Records from a data source ->
════════════════════

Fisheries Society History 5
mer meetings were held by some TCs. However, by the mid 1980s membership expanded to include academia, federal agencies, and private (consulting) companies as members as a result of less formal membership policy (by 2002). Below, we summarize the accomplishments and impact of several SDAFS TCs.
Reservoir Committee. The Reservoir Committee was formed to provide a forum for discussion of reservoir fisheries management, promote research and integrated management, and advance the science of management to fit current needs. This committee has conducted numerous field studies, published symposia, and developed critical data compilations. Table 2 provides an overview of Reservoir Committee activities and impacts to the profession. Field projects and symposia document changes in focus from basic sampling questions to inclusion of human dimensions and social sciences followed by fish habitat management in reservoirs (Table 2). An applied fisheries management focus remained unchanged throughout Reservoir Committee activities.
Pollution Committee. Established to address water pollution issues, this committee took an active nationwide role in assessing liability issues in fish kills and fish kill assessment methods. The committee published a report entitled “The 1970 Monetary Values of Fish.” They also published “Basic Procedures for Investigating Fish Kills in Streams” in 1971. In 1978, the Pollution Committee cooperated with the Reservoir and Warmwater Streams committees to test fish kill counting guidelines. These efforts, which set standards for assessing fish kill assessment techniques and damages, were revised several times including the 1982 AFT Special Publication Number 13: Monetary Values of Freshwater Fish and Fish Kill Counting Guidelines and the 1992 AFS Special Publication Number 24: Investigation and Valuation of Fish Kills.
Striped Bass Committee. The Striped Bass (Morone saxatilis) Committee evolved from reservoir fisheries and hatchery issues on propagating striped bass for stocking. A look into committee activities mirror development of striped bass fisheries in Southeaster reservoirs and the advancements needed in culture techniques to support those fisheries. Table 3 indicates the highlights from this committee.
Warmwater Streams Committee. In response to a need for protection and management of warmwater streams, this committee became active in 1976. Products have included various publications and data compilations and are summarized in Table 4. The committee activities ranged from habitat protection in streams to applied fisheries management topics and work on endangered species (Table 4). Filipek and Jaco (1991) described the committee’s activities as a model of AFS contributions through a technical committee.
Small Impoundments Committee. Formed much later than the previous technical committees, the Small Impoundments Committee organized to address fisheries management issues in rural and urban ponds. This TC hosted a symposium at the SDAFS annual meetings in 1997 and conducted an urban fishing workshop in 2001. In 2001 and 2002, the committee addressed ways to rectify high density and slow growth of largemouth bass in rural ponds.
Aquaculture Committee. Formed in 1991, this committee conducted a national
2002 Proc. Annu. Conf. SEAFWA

════════════════════

Using the data above, return every line that contains the string "Table".

Reservoir Committee. The Reservoir Committee was formed to provide a forum for discussion of reservoir fisheries management, promote research and integrated management, and advance the science of management to fit current needs. This committee has conducted numerous field studies, published symposia, and developed critical data compilations. Table 2 provides an overview of Reservoir Committee activities and impacts to the profession. Field projects and symposia document changes in focus from basic sampling questions to inclusion of human dimensions and social sciences followed by fish habitat management in reservoirs (Table 2). An applied fisheries management focus remained unchanged throughout Reservoir Committee activities.
Striped Bass Committee. The Striped Bass (Morone saxatilis) Committee evolved from reservoir fisheries and hatchery issues on propagating striped bass for stocking. A look into committee activities mirror development of striped bass fisheries in Southeaster reservoirs and the advancements needed in culture techniques to support those fisheries. Table 3 indicates the highlights from this committee.
Warmwater Streams Committee. In response to a need for protection and management of warmwater streams, this committee became active in 1976. Products have included various publications and data compilations and are summarized in Table 4. The committee activities ranged from habitat protection in streams to applied fisheries management topics and work on endangered species (Table 4). Filipek and Jaco (1991) described the committee’s activities as a model of AFS contributions through a technical committee.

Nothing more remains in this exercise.